The next days were chill and muddy, but Caroline could feel a change in the cold, as though a warm breath had been exhaled into it. Each evening before supper the girls came in rosy-cheeked, a faint halo of sweat dampening the hair beneath their woolen wraps. In the morning, the lines of the hopscotch squares Caroline had traced in the yard for them the day before were crystalized with frost.

The first three days passed easily. On the fourth, the girls ticked like pocket watches, conscious of every minute. “Last time it was only four days,” Laura complained on the fifth morning.

“Pa came home so late on the fourth night, it might as well have been five,” Caroline reminded her.

Laura frowned as though she’d been tricked. “Today is five.
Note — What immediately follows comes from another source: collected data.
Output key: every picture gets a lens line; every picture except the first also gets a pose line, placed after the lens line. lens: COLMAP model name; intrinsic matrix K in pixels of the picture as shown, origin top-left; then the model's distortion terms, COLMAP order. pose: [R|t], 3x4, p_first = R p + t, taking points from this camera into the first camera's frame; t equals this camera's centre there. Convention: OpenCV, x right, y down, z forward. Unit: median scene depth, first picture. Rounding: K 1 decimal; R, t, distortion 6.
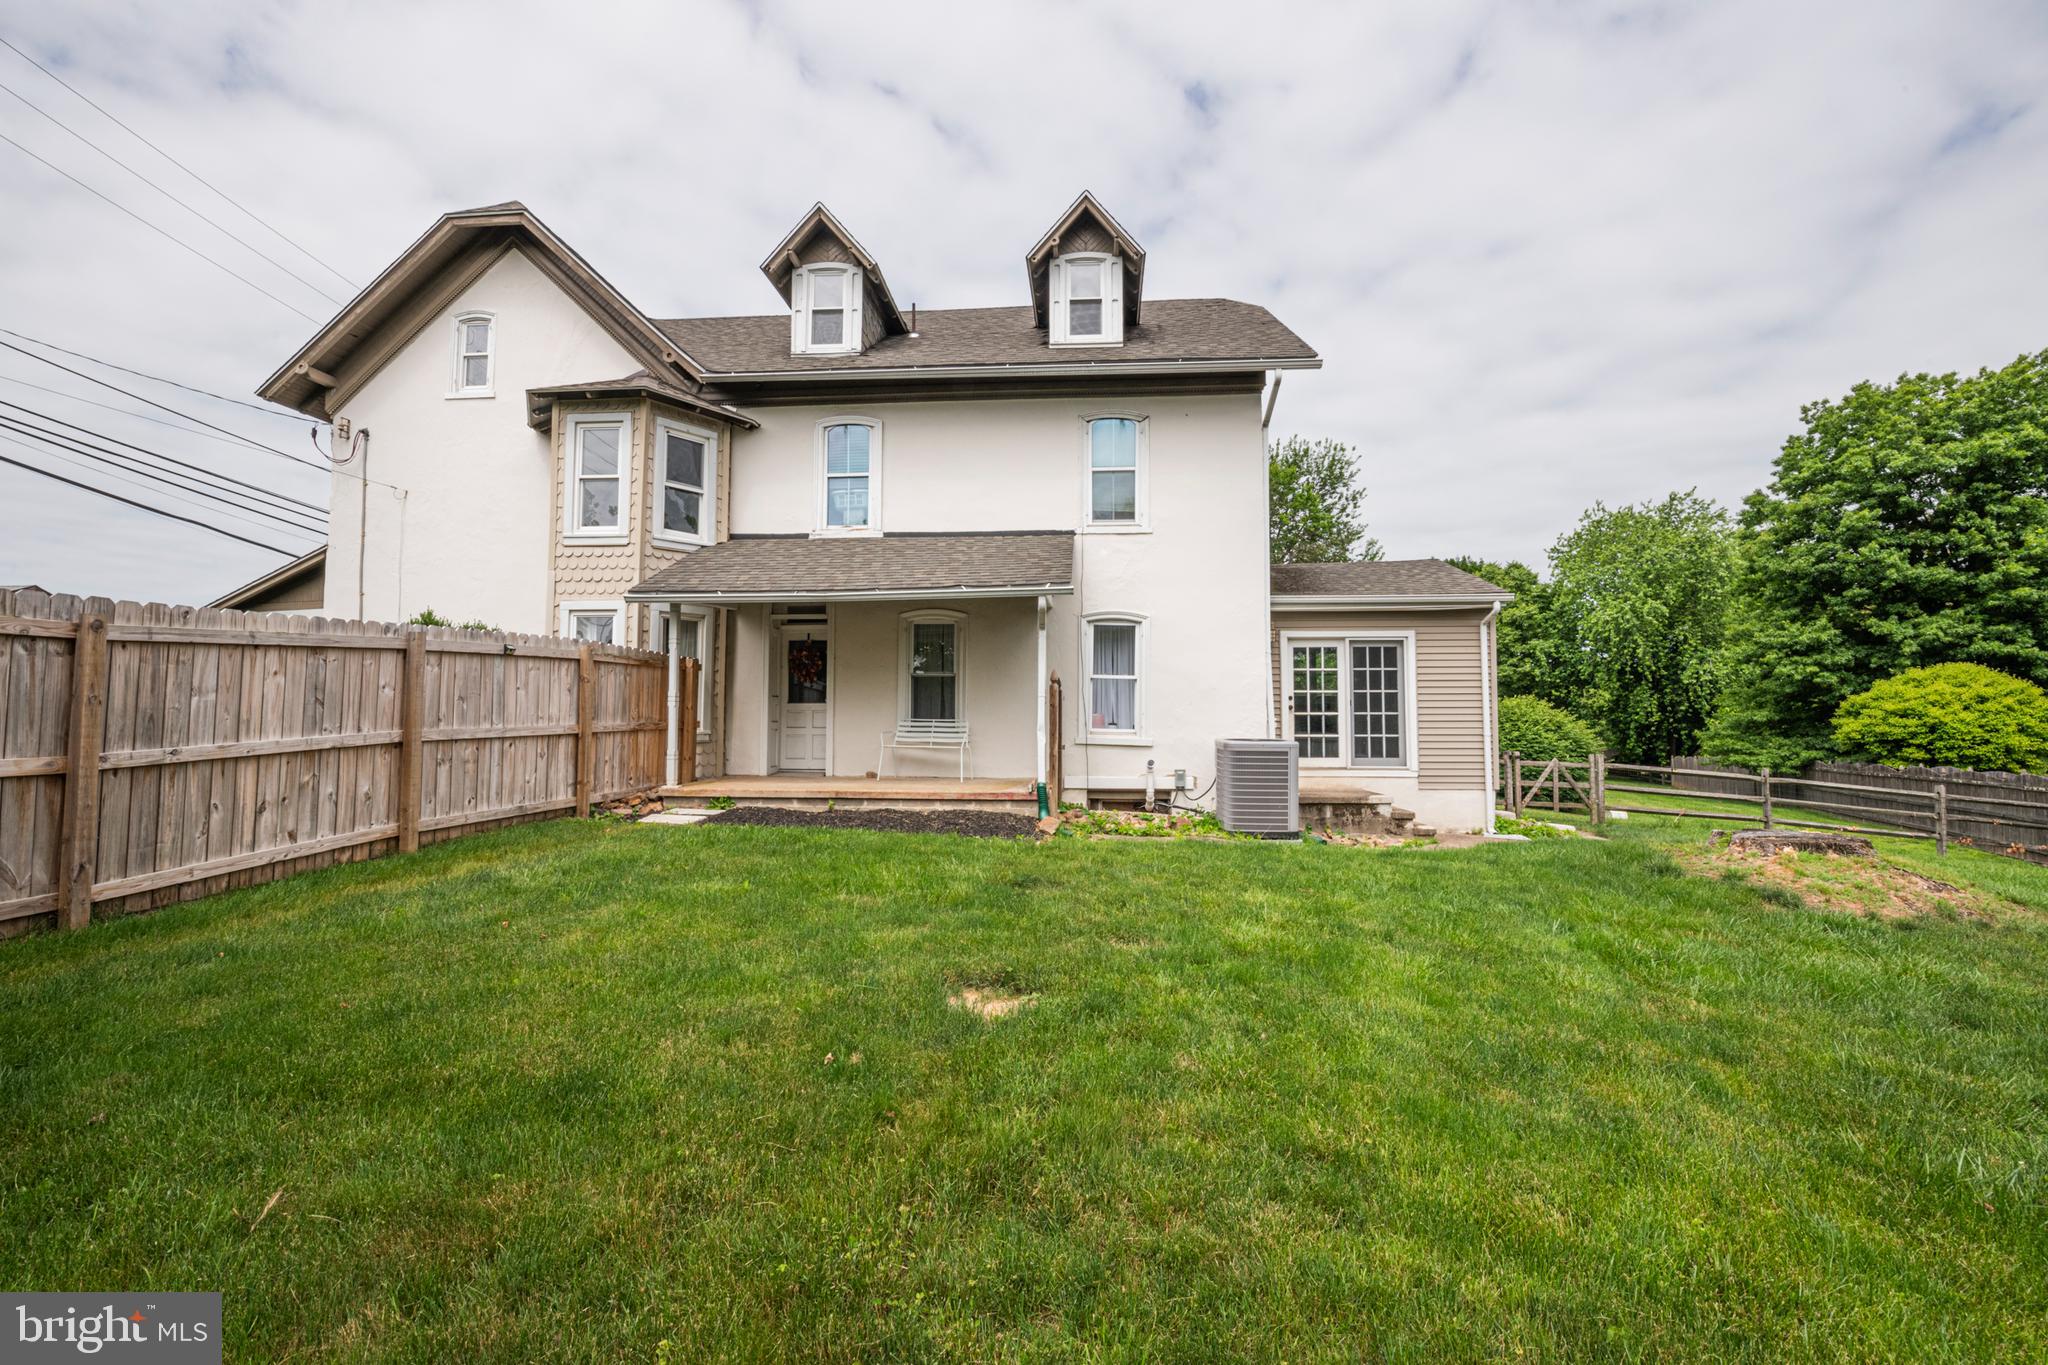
lens RADIAL K [[853.2, 0, 1036.9], [0, 853.2, 684.5], [0, 0, 1]] dist [-0.021331, -0.001036]
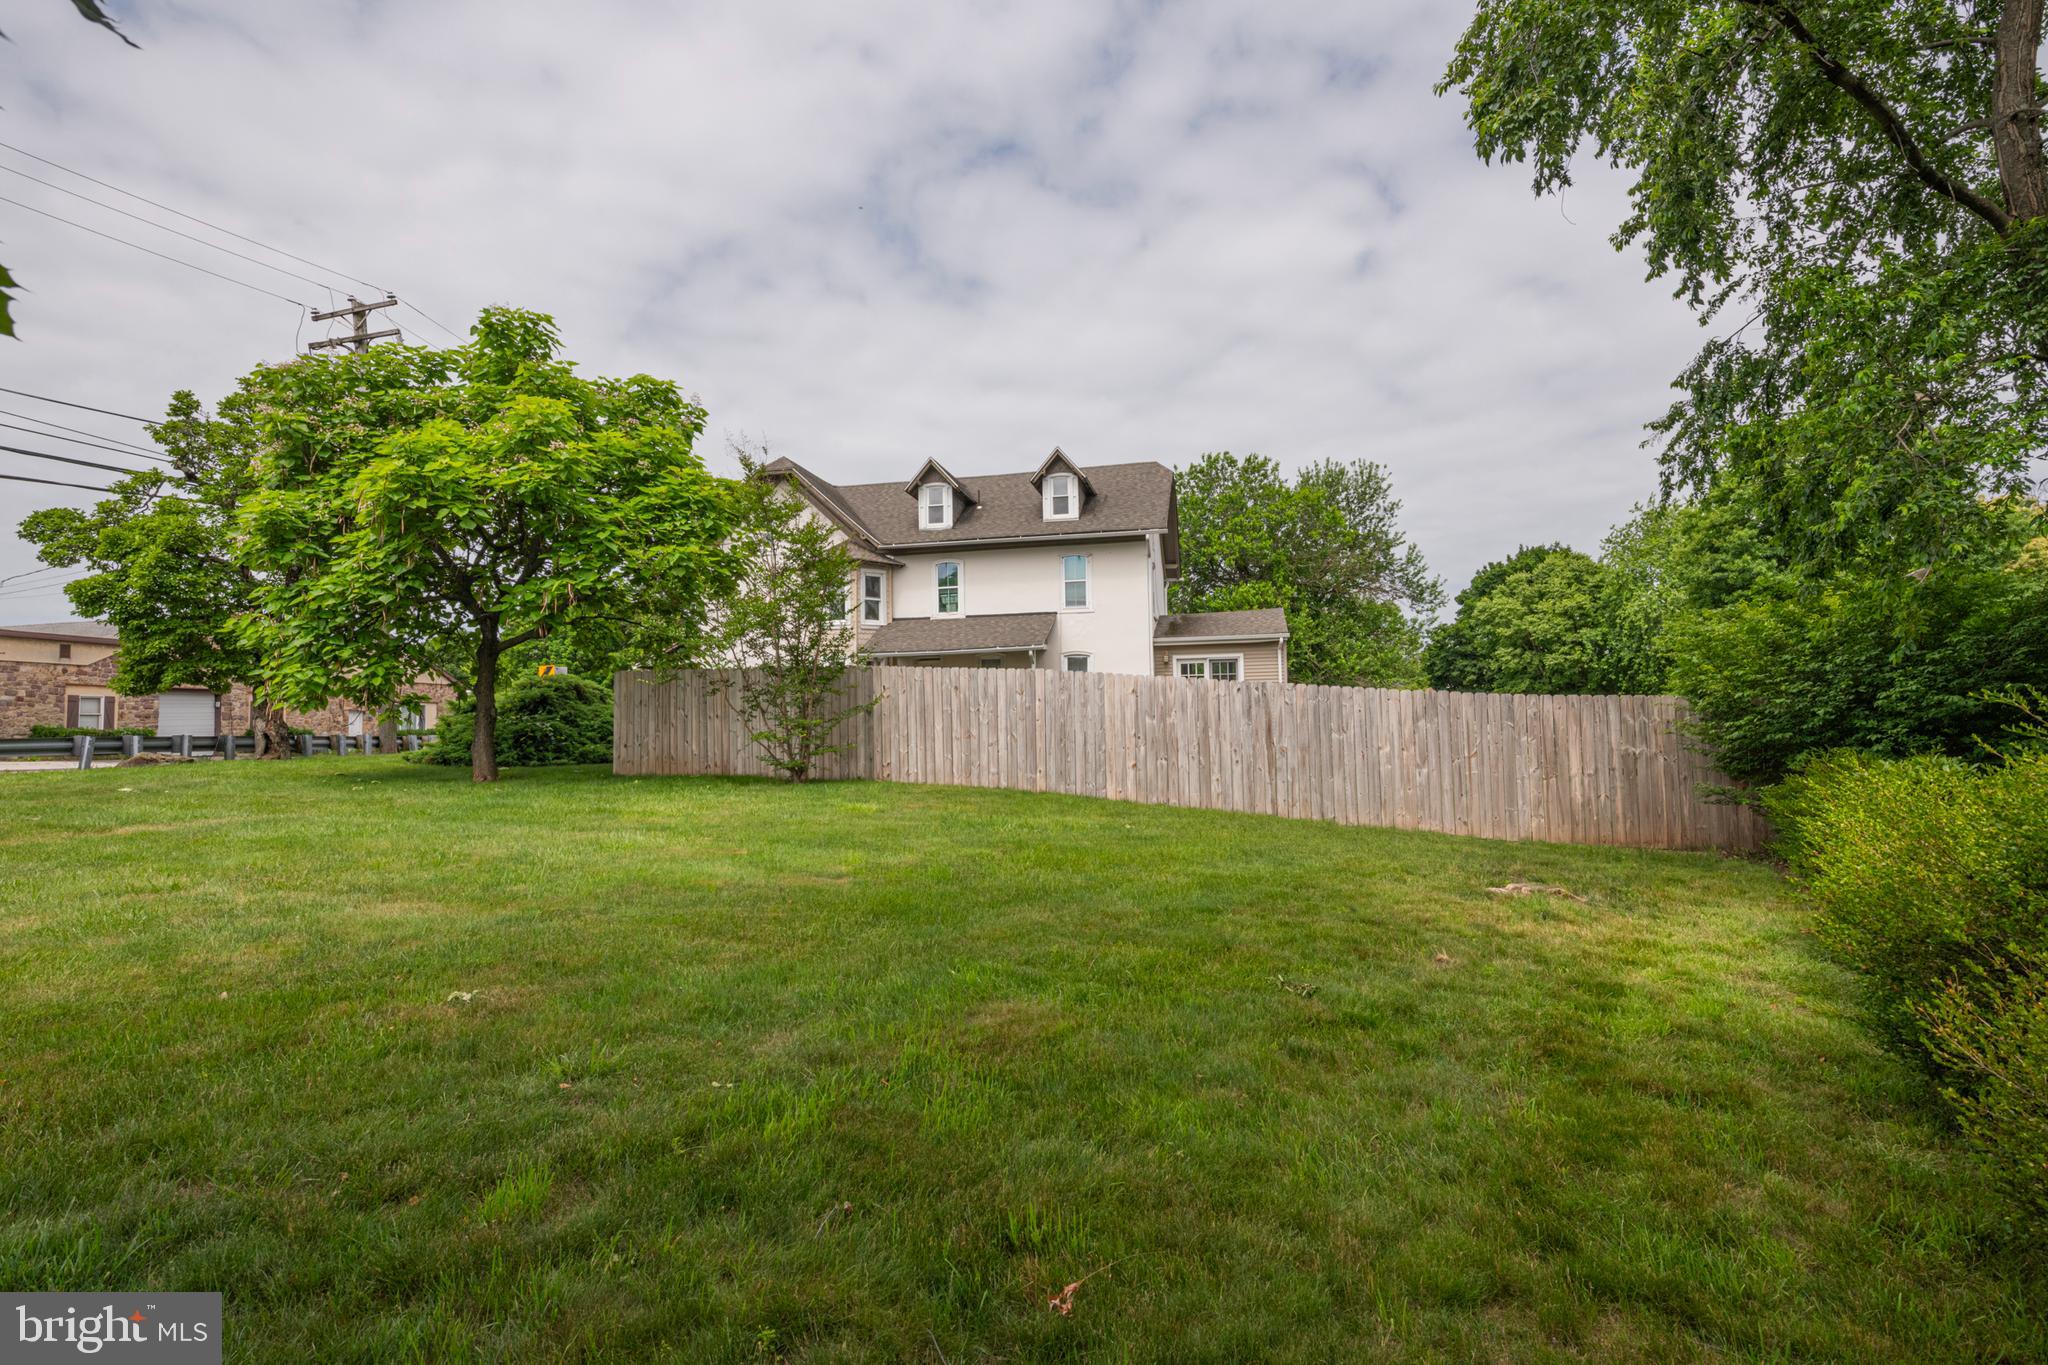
lens RADIAL K [[957.5, 0, 1027.3], [0, 957.5, 685.4], [0, 0, 1]] dist [0.000124, -0.014917]
pose [[0.989670, -0.025389, -0.141095, 0.291959], [0.025896, 0.999663, 0.001756, -0.009220], [0.141003, -0.005391, 0.989994, -1.280517]]
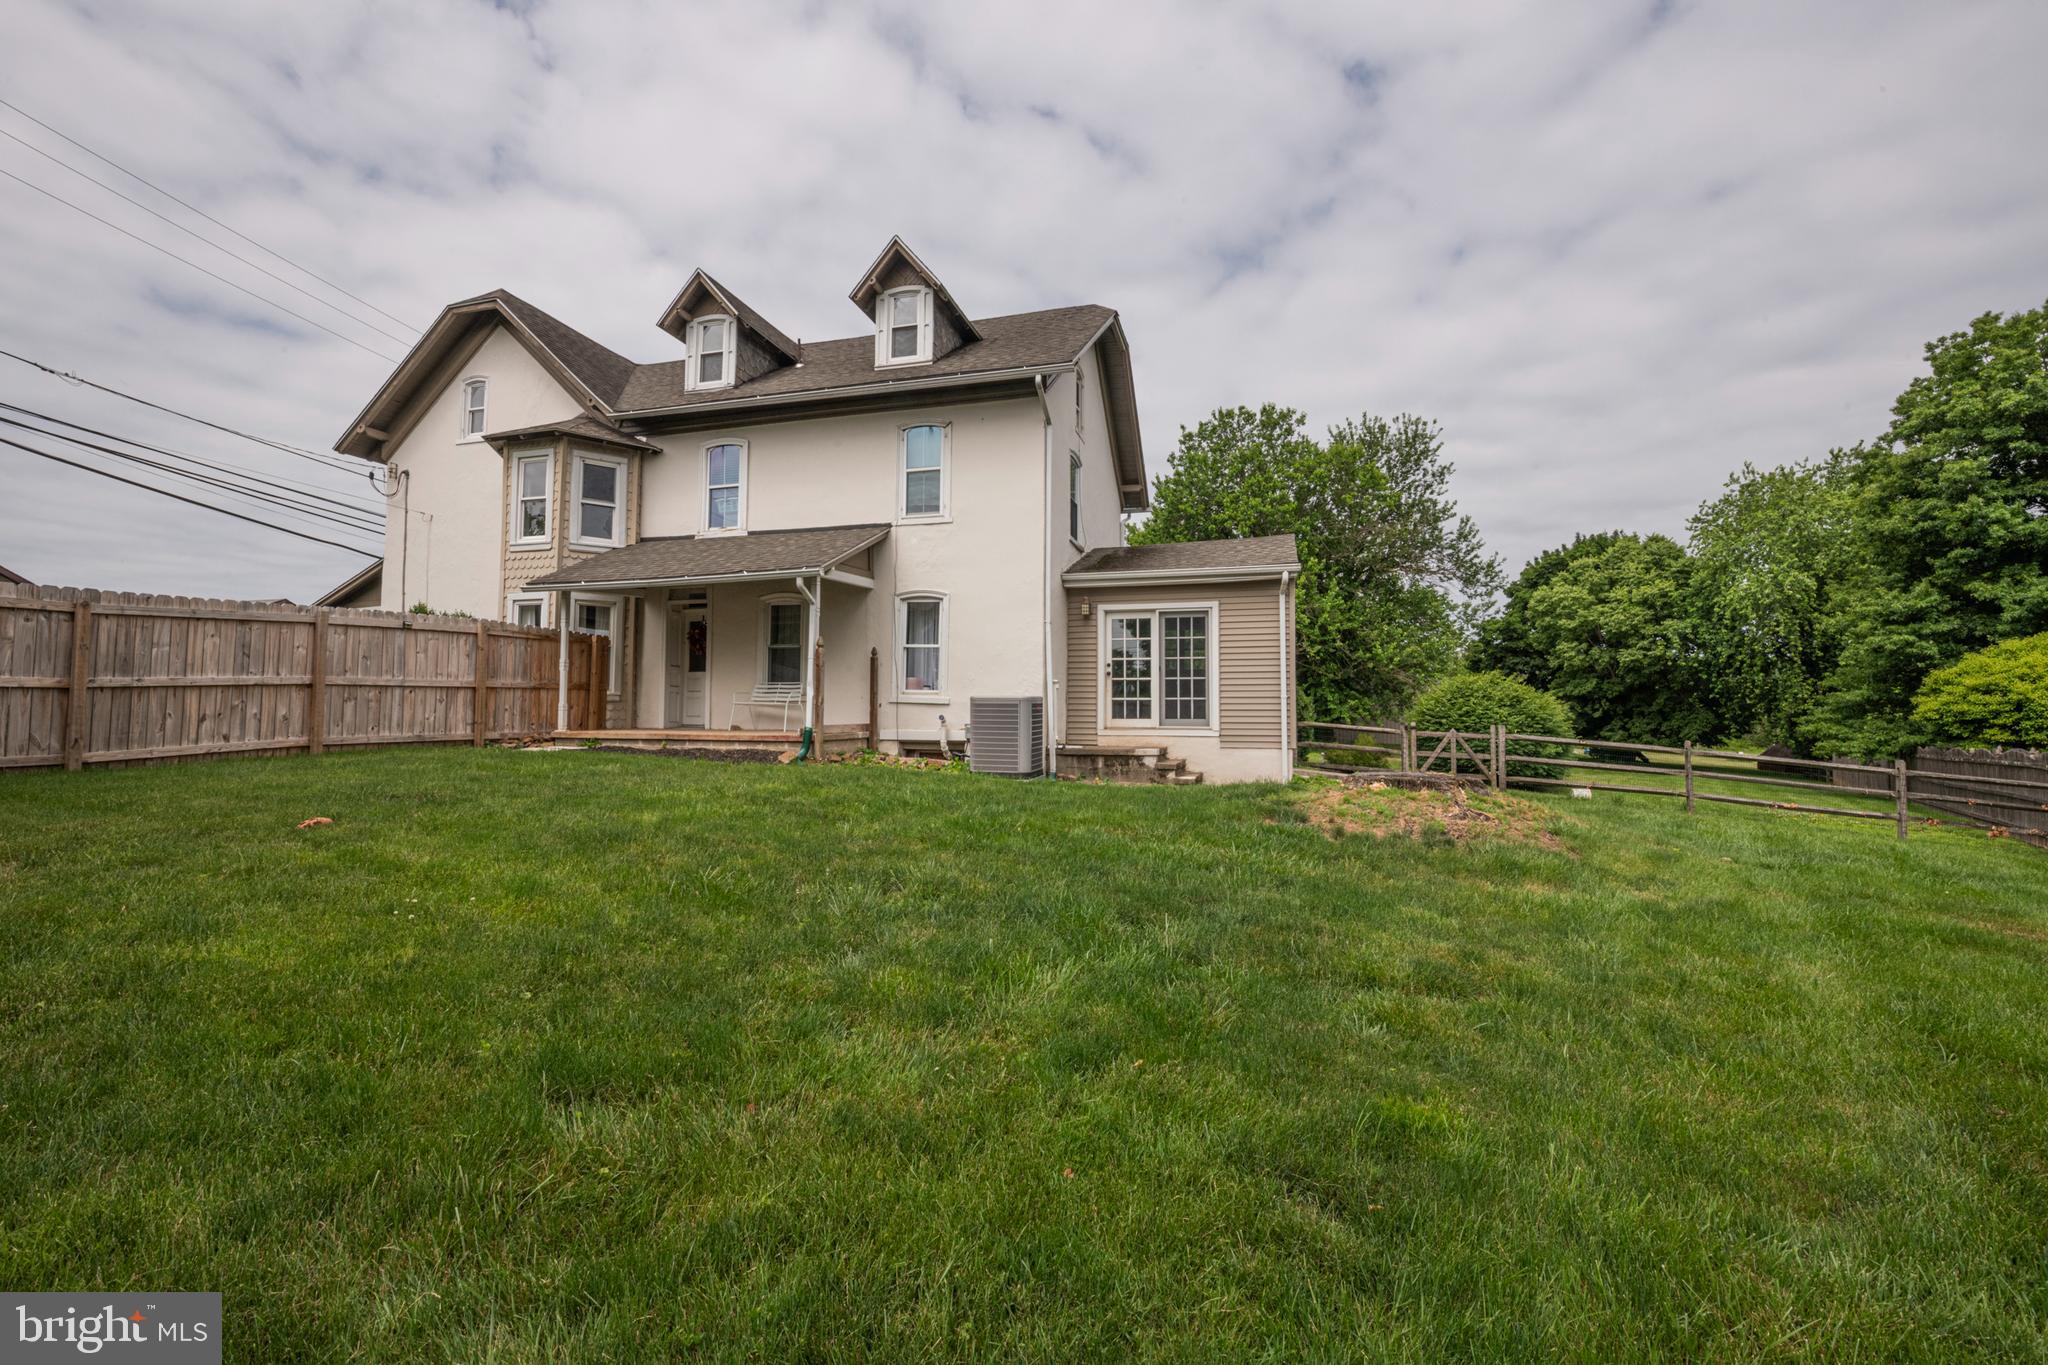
lens RADIAL K [[857.1, 0, 1024.0], [0, 857.1, 682.5], [0, 0, 1]] dist [-0.011187, -0.007521]
pose [[0.978110, -0.005659, -0.208011, 0.467096], [0.005946, 0.999982, 0.000759, 0.041169], [0.208003, -0.001979, 0.978126, -0.128171]]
That means Pa has to come home today.” she declared. Caroline made no attempt to dissuade her. Charles would be home or he wouldn’t; nothing she said would soften Laura’s disappointment if he did not arrive on time.

Neither could she pretend that her own anticipation was not buoyed higher and higher as the day passed. Every few minutes she glanced up from plucking the prairie chicken Mr. Edwards had brought the day before to glance down the creek road. The wagon would be brimful. Not only with the new steel plow and the seeds, but fresh sacks of flour, sugar, and cornmeal. Caroline thought of salt pork, fried until the fat had crisped, and licked her lips. That would be a treat to savor after so much lean winter game. She had not asked for anything for herself. There was nothing she particularly wanted, except perhaps a letter. With the expense of the plow, there might not be enough to spare for extras, though she hoped for Mary’s and Laura’s sakes that there would be. Surely a stick of penny candy, at least. Charles never forgot his girls.